Bayramınız Bayram Olsun

Gözlerinizi kapatın ve benimle bir yolculuğa çıkın. 80’ler, İstanbul… Şehir daha sakin, daha samimi, daha küçük. Sokağın sonunda simitçi abinin sesini duyabiliyorsunuz. İstanbul’un o zamanki atmosferi, çocukluğunuzun da renklerini oluşturuyor.

Daha neşeli, daha samimi günlerdi o dönemler. Özellikle bayramlar… Her bayram sabahı, bir heyecan fırtınası olurdu. Çünkü bayram demek, yeni kıyafetler, mis gibi kolonyalar, bayram şekeri ve tabi ki bayram harçlıkları demekti. Sabahları, bayram namazı için henüz gün ağarırken uyanır, bayrama özel yeni alınan kıyafetleri giyerdik. 

Babamla birlikte bayram namazına giderdik. Çocukluğumun en zorlu zamanlarıydı o erken saatlerde uyanabilmek 🙂 Her namazda seccade olarak kullandığımız antika halının hikayesini anlatırdı babam bana. Onun babasından kalan o halı, benim de çocuğuma kalacaktı sohbetlerimizde. Komşularınız, akrabalarımız ve yakın dostlarımızla bayramlaşırdık. Her bir bayramlaşma, büyüklere saygı göstermenin ve aile bağlarını güçlendirmenin bir parçasıydı. Ve bu değerler, beni şekillendiren en önemli faktörlerden biriydi.

Bir çocuk olarak en çok heyecanlandığım kısım belki de bayram harçlıklarıydı. Elimize sıkıştırılan o küçük paralar, benim için özgürlüktü. Bu konuda en özenli, en bonkör de her zaman, bana ismini de veren, büyükbabamdı 🙂 Allah mekanını Cennet etsin. Biriktirdiğim o paralarla ister yeni bir oyuncak alır, ister mahalledeki bakkaldan şekerler, çikolatalar kapardık. Bu parayı harcamak benim kararımda ve bu da beni yetişkinliğe bir adım daha yaklaştırırdı.

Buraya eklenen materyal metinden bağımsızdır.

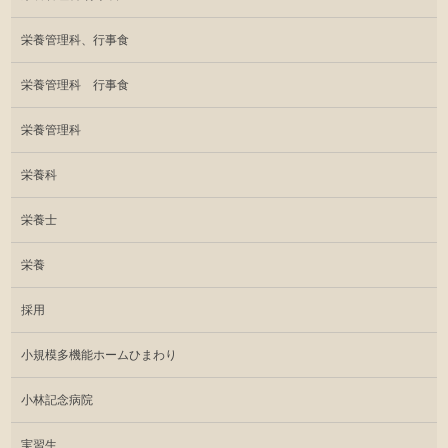
栄養管理科、行事食
栄養管理科 行事食
栄養管理科
栄養科
栄養士
栄養
採用
小規模多機能ホームひまわり
小林記念病院
実習生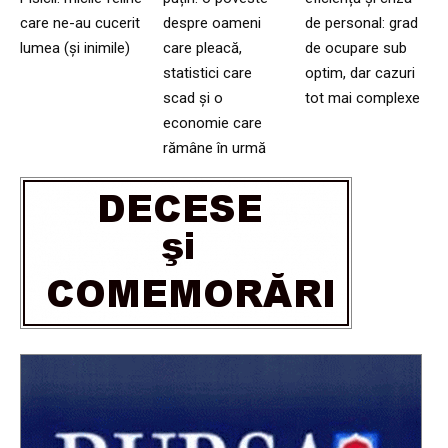
care ne-au cucerit
despre oameni
de personal: grad
lumea (și inimile)
care pleacă,
de ocupare sub
statistici care
optim, dar cazuri
scad și o
tot mai complexe
economie care
rămâne în urmă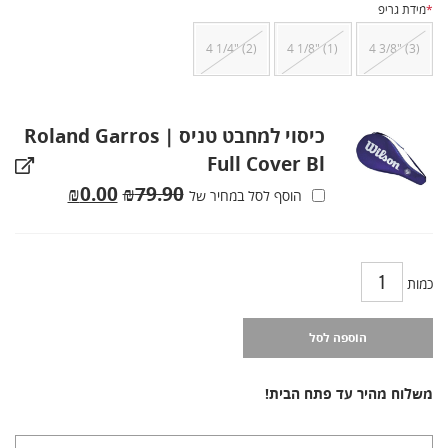
*
מידת גריפ
4 1/4" (2)
4 1/8" (1)
4 3/8" (3)
כיסוי למחבט טניס | Roland Garros
Full Cover Bl
המחיר
המחיר
₪
0.00
₪
79.90
הוסף לסל במחיר של
המקורי
הנוכחי
היה:
הוא:
₪0.00.
₪79.90.
כמות
הוספה לסל
משלוח מהיר עד פתח הבית!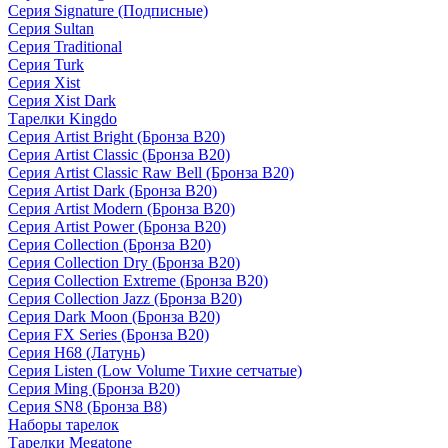
Серия Signature (Подписные)
Серия Sultan
Серия Traditional
Серия Turk
Серия Xist
Серия Xist Dark
Тарелки Kingdo
Серия Artist Bright (Бронза B20)
Серия Artist Classic (Бронза B20)
Серия Artist Classic Raw Bell (Бронза B20)
Серия Artist Dark (Бронза B20)
Серия Artist Modern (Бронза B20)
Серия Artist Power (Бронза B20)
Серия Collection (Бронза B20)
Серия Collection Dry (Бронза B20)
Серия Collection Extreme (Бронза B20)
Серия Collection Jazz (Бронза B20)
Серия Dark Moon (Бронза B20)
Серия FX Series (Бронза B20)
Серия H68 (Латунь)
Серия Listen (Low Volume Тихие сетчатые)
Серия Ming (Бронза B20)
Серия SN8 (Бронза B8)
Наборы тарелок
Тарелки Megatone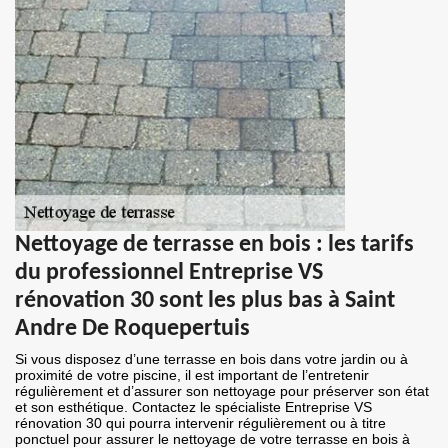
Nettoyage de terrasse en bois : les tarifs
du professionnel Entreprise VS
rénovation 30 sont les plus bas à Saint
Andre De Roquepertuis
Si vous disposez d’une terrasse en bois dans votre jardin ou à
proximité de votre piscine, il est important de l’entretenir
régulièrement et d’assurer son nettoyage pour préserver son état
et son esthétique. Contactez le spécialiste Entreprise VS
rénovation 30 qui pourra intervenir régulièrement ou à titre
ponctuel pour assurer le nettoyage de votre terrasse en bois à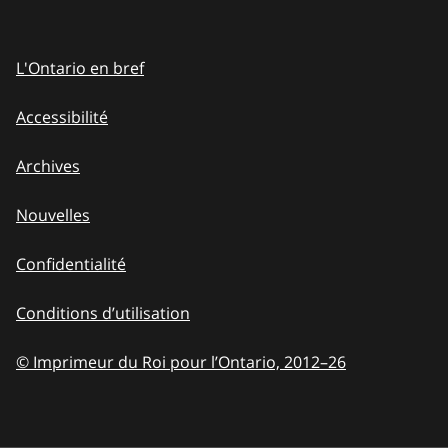
L'Ontario en bref
Accessibilité
Archives
Nouvelles
Confidentialité
Conditions d’utilisation
© Imprimeur du Roi pour l’Ontario, 2012
–
to
26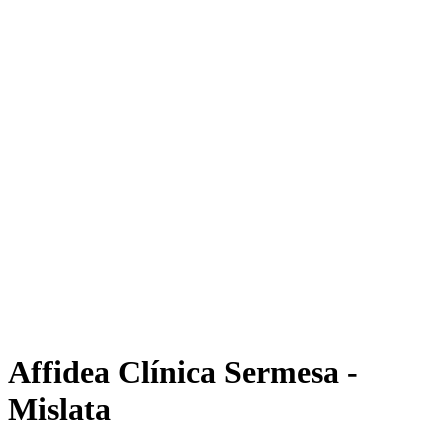
Affidea Clínica Sermesa -
Mislata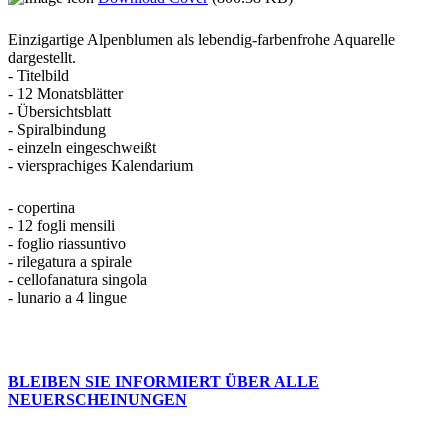
Einzigartige Alpenblumen als lebendig-farbenfrohe Aquarelle
dargestellt.
- Titelbild
- 12 Monatsblätter
- Übersichtsblatt
- Spiralbindung
- einzeln eingeschweißt
- viersprachiges Kalendarium
- copertina
- 12 fogli mensili
- foglio riassuntivo
- rilegatura a spirale
- cellofanatura singola
- lunario a 4 lingue
BLEIBEN SIE INFORMIERT ÜBER ALLE
NEUERSCHEINUNGEN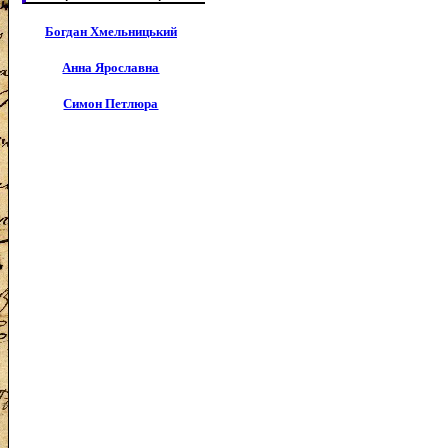
Богдан Хмельницький
Анна Ярославна
Симон Петлюра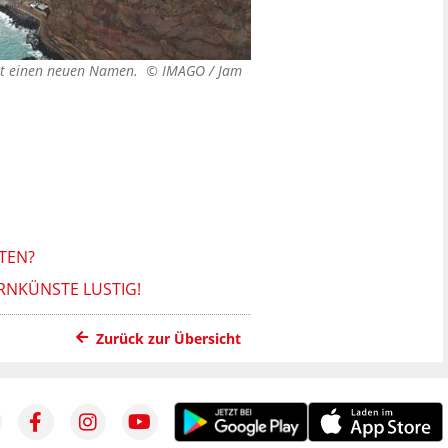
hält einen neuen Namen. ©
IMAGO / Jam
TEN?
RNKÜNSTE LUSTIG!
Zurück zur Übersicht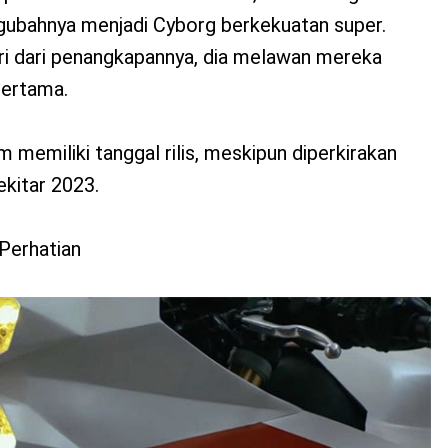
ngubahnya menjadi Cyborg berkekuatan super.
ri dari penangkapannya, dia melawan mereka
pertama.
 memiliki tanggal rilis, meskipun diperkirakan
ekitar 2023.
Perhatian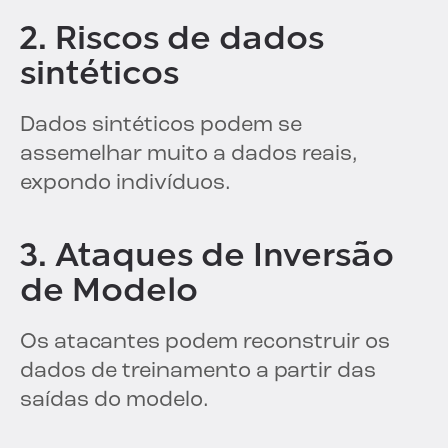
2. Riscos de dados
sintéticos
Dados sintéticos podem se
assemelhar muito a dados reais,
expondo indivíduos.
3. Ataques de Inversão
de Modelo
Os atacantes podem reconstruir os
dados de treinamento a partir das
saídas do modelo.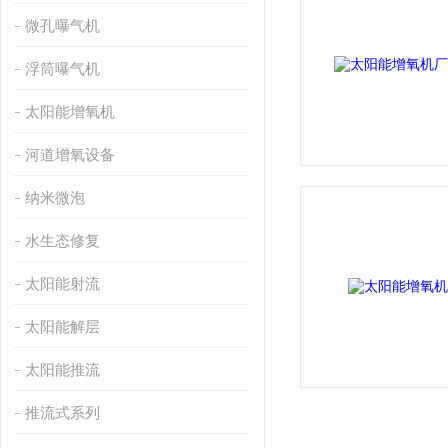
微孔曝气机
浮筒曝气机
太阳能增氧机
河道增氧设备
纳米微泡
水生态修复
太阳能射流
太阳能解层
太阳能推流
推流式系列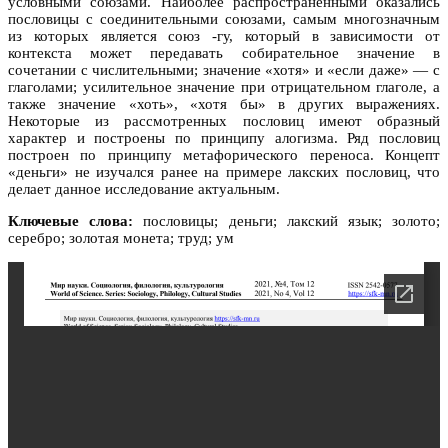
условными союзами. Наиболее распространенными оказались
пословицы с соединительными союзами, самым многозначным
из которых является союз -гу, который в зависимости от
контекста может передавать собирательное значение в
сочетании с числительными; значение «хотя» и «если даже» — с
глаголами; усилительное значение при отрицательном глаголе, а
также значение «хоть», «хотя бы» в других выражениях.
Некоторые из рассмотренных пословиц имеют образный
характер и построены по принципу алогизма. Ряд пословиц
построен по принципу метафорического переноса. Концепт
«деньги» не изучался ранее на примере лакских пословиц, что
делает данное исследование актуальным.
Ключевые слова:
пословицы; деньги; лакский язык; золото;
серебро; золотая монета; труд; ум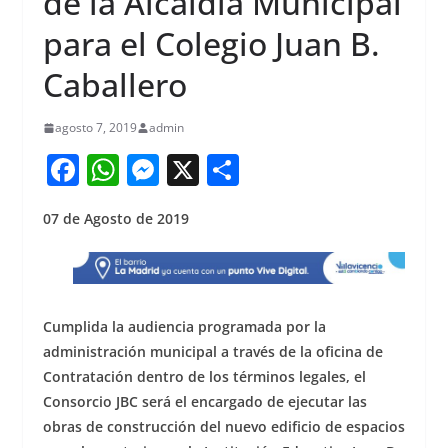
de la Alcaldía Municipal
para el Colegio Juan B.
Caballero
agosto 7, 2019
admin
F
W
M
X
S
a
h
e
h
07 de Agosto de 2019
c
at
ss
ar
e
s
e
e
b
A
n
o
p
g
Cumplida la audiencia programada por la
o
p
er
administración municipal a través de la oficina de
Contratación dentro de los términos legales, el
k
Consorcio JBC será el encargado de ejecutar las
obras de construcción del nuevo edificio de espacios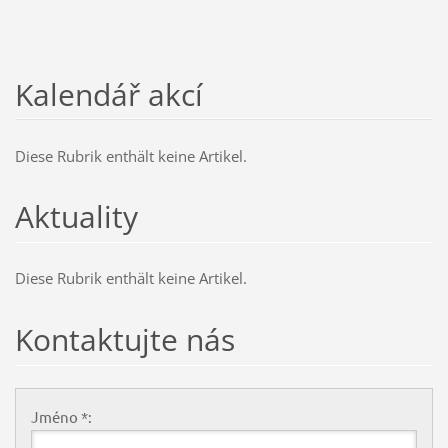
Kalendář akcí
Diese Rubrik enthält keine Artikel.
Aktuality
Diese Rubrik enthält keine Artikel.
Kontaktujte nás
Jméno *: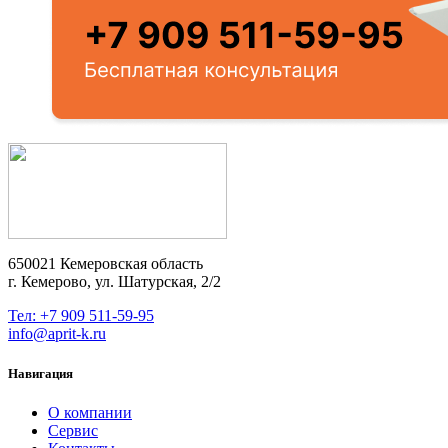
650021 Кемеровская область
г. Кемерово, ул. Шатурская, 2/2
Тел: +7 909 511-59-95
info@aprit-k.ru
Навигация
О компании
Сервис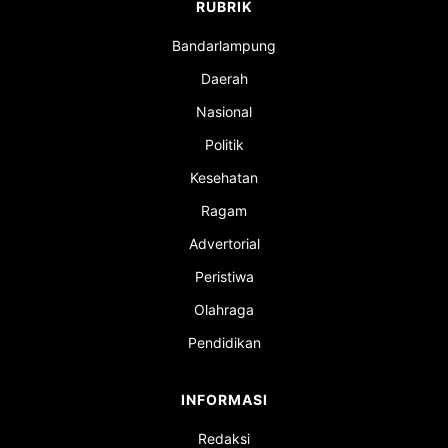
RUBRIK
Bandarlampung
Daerah
Nasional
Politik
Kesehatan
Ragam
Advertorial
Peristiwa
Olahraga
Pendidikan
INFORMASI
Redaksi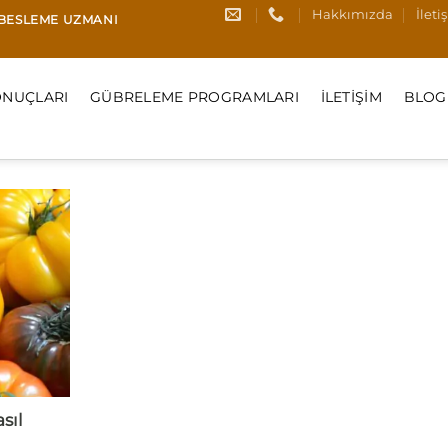
Hakkımızda
İleti
I BESLEME UZMANI
NUÇLARI
GÜBRELEME PROGRAMLARI
İLETIŞIM
BLOG
sıl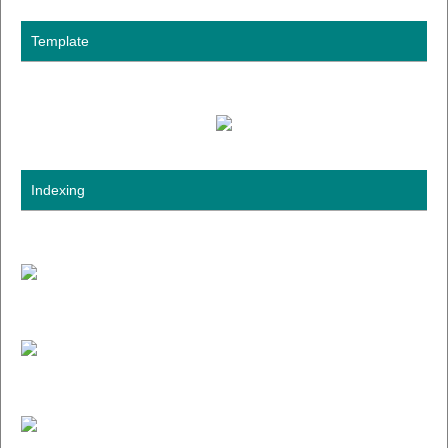
Template
Indexing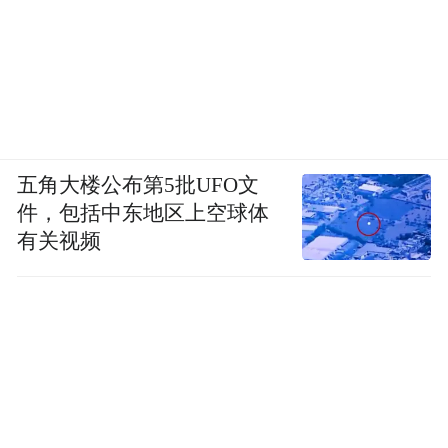
五角大楼公布第5批UFO文
件，包括中东地区上空球体
有关视频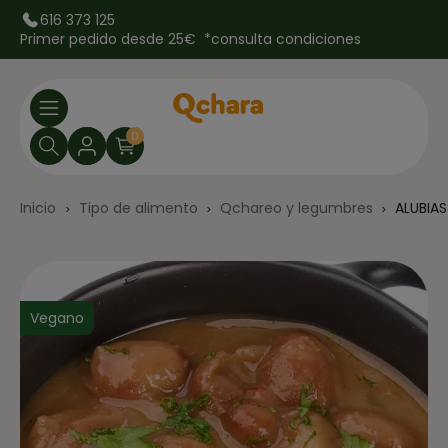
616 373 125
Primer pedido desde 25€ *
consulta condiciones
0
Inicio
Tipo de alimento
Qchareo y legumbres
ALUBIA
Vegano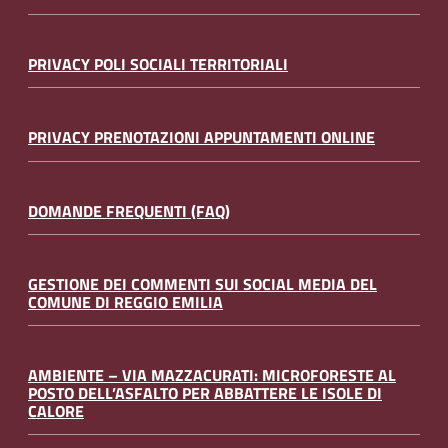
PRIVACY POLI SOCIALI TERRITORIALI
PRIVACY PRENOTAZIONI APPUNTAMENTI ONLINE
DOMANDE FREQUENTI (FAQ)
GESTIONE DEI COMMENTI SUI SOCIAL MEDIA DEL
COMUNE DI REGGIO EMILIA
AMBIENTE – VIA MAZZACURATI: MICROFORESTE AL
POSTO DELL’ASFALTO PER ABBATTERE LE ISOLE DI
CALORE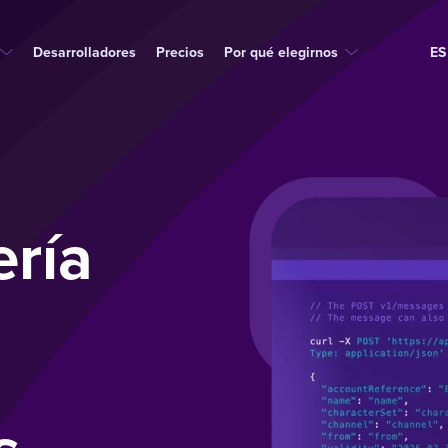
Desarrolladores
Precios
Por qué elegirnos
ES
ería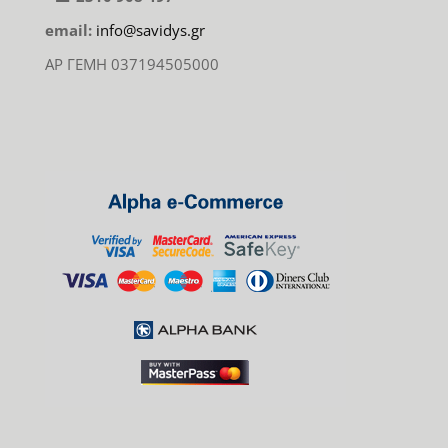
email:
info@savidys.gr
ΑΡ ΓΕΜΗ 037194505000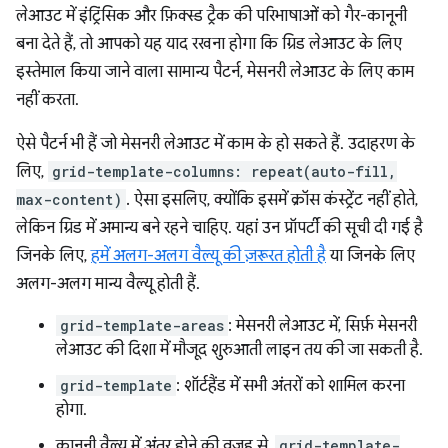
लेआउट में इंट्रिंसिक और फ़िक्स्ड ट्रैक की परिभाषाओं को गैर-कानूनी
बना देते हैं, तो आपको यह याद रखना होगा कि ग्रिड लेआउट के लिए
इस्तेमाल किया जाने वाला सामान्य पैटर्न, मेसनरी लेआउट के लिए काम
नहीं करता.
ऐसे पैटर्न भी हैं जो मेसनरी लेआउट में काम के हो सकते हैं. उदाहरण के
लिए,
grid-template-columns: repeat(auto-fill,
max-content)
. ऐसा इसलिए, क्योंकि इसमें क्रॉस कंस्ट्रेंट नहीं होते,
लेकिन ग्रिड में अमान्य बने रहने चाहिए. यहां उन प्रॉपर्टी की सूची दी गई है
जिनके लिए,
हमें अलग-अलग वैल्यू की ज़रूरत होती है
या जिनके लिए
अलग-अलग मान्य वैल्यू होती हैं.
grid-template-areas
: मेसनरी लेआउट में, सिर्फ़ मेसनरी
लेआउट की दिशा में मौजूद शुरुआती लाइन तय की जा सकती है.
grid-template
: शॉर्टहैंड में सभी अंतरों को शामिल करना
होगा.
कानूनी वैल्यू में अंतर होने की वजह से,
grid-template-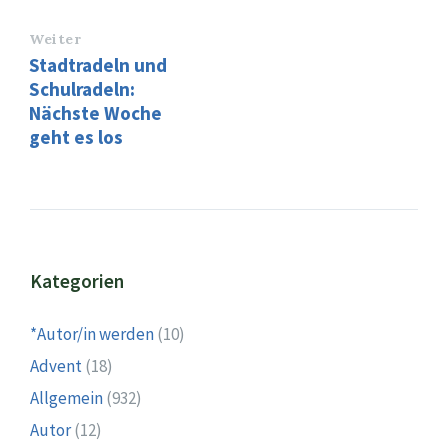
Weiter
Stadtradeln und
Schulradeln:
Nächste Woche
geht es los
Kategorien
*Autor/in werden
(10)
Advent
(18)
Allgemein
(932)
Autor
(12)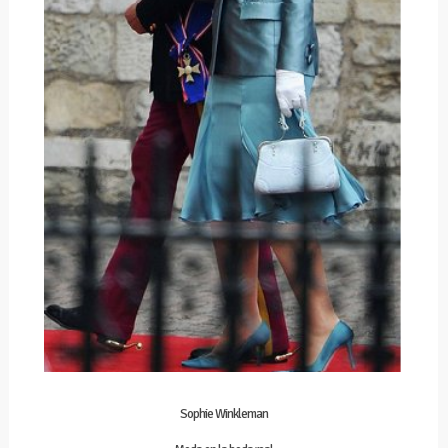
Sophie Winkleman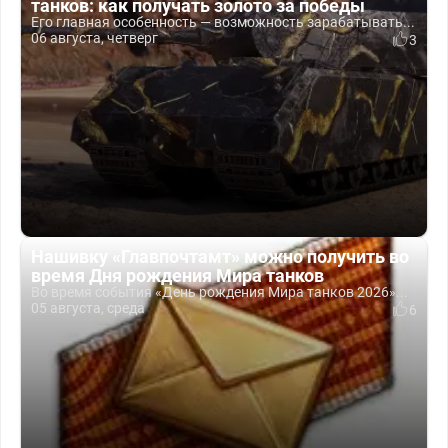
танков: как получать золото за победы
Его главная особенность — возможность зарабатывать...
06 августа, четверг
3
Нашивку «Главпочтамт» можно получить во
время Дня рождения Мира танков
Во время события «День рождения Мира танков 2026»...
05 августа, среда
6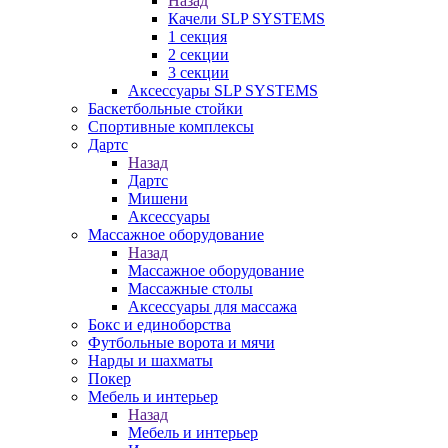
Назад
Качели SLP SYSTEMS
1 секция
2 секции
3 секции
Аксессуары SLP SYSTEMS
Баскетбольные стойки
Спортивные комплексы
Дартс
Назад
Дартс
Мишени
Аксессуары
Массажное оборудование
Назад
Массажное оборудование
Массажные столы
Аксессуары для массажа
Бокс и единоборства
Футбольные ворота и мячи
Нарды и шахматы
Покер
Мебель и интерьер
Назад
Мебель и интерьер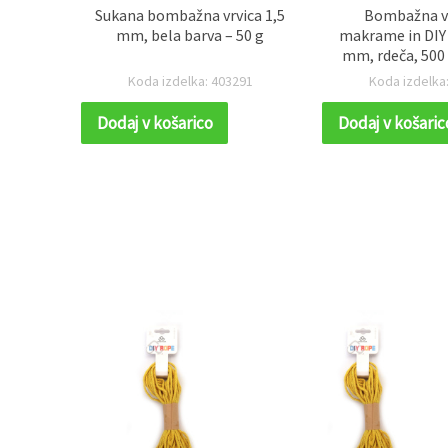
ica 3
Sukana bombažna vrvica 1,5
Bombažna vr
na in
mm, bela barva – 50 g
makrame in DIY 
makrame
mm, rdeča, 500
lut ~10
34
Koda izdelka: 403291
Koda izdelka
Dodaj v košarico
Dodaj v košaric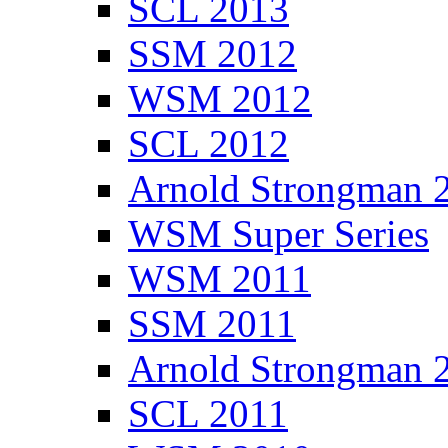
SCL 2013
SSM 2012
WSM 2012
SCL 2012
Arnold Strongman 
WSM Super Series
WSM 2011
SSM 2011
Arnold Strongman 
SCL 2011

Bugün belki bazılarına göre eski bayramlar, eski değerler, eski İstanbul romantizasyonundan ibaret olabilir. Ancak bu benim çocukluğumdu ve bana bugün kim olduğumu anlatan hikayelerdi. Bayramların ve onların ritüellerinin, üzerinizdeki etkisi paha biçilemez bir deneyimdir. Bu deneyimler, size aile bağlarının, topluma saygının, nezaketin ve belki de en önemlisi sevginin ne demek olduğunu öğretir. 

İstanbul’un eski sokaklarında geçen bu bayramlar, sizin içinde büyüdüğünüz ve bugün olduğunuz kişiye dönüştüğünüz bir dünyanın kapılarını açtı. Evet, belki dünya değişti, İstanbul değişti, hatta bayramların ruhu bile değişti. Ama siz hala o çocuksunuz; bayram sabahı yeni elbiselerini giyen, heyecanla bayram harçlığı bekleyen, sevdikleriyle kucaklaşan ve sevgiyi herkese dağıtan o çocuk. Ve her bayram, bu çocukluğunuzu hatırlamanızı ve sevdiklerinize olan bağınızı kuvvetlendirmenizi sağlar. Ve belki de bu yüzden bayramlar, her zaman özeldir.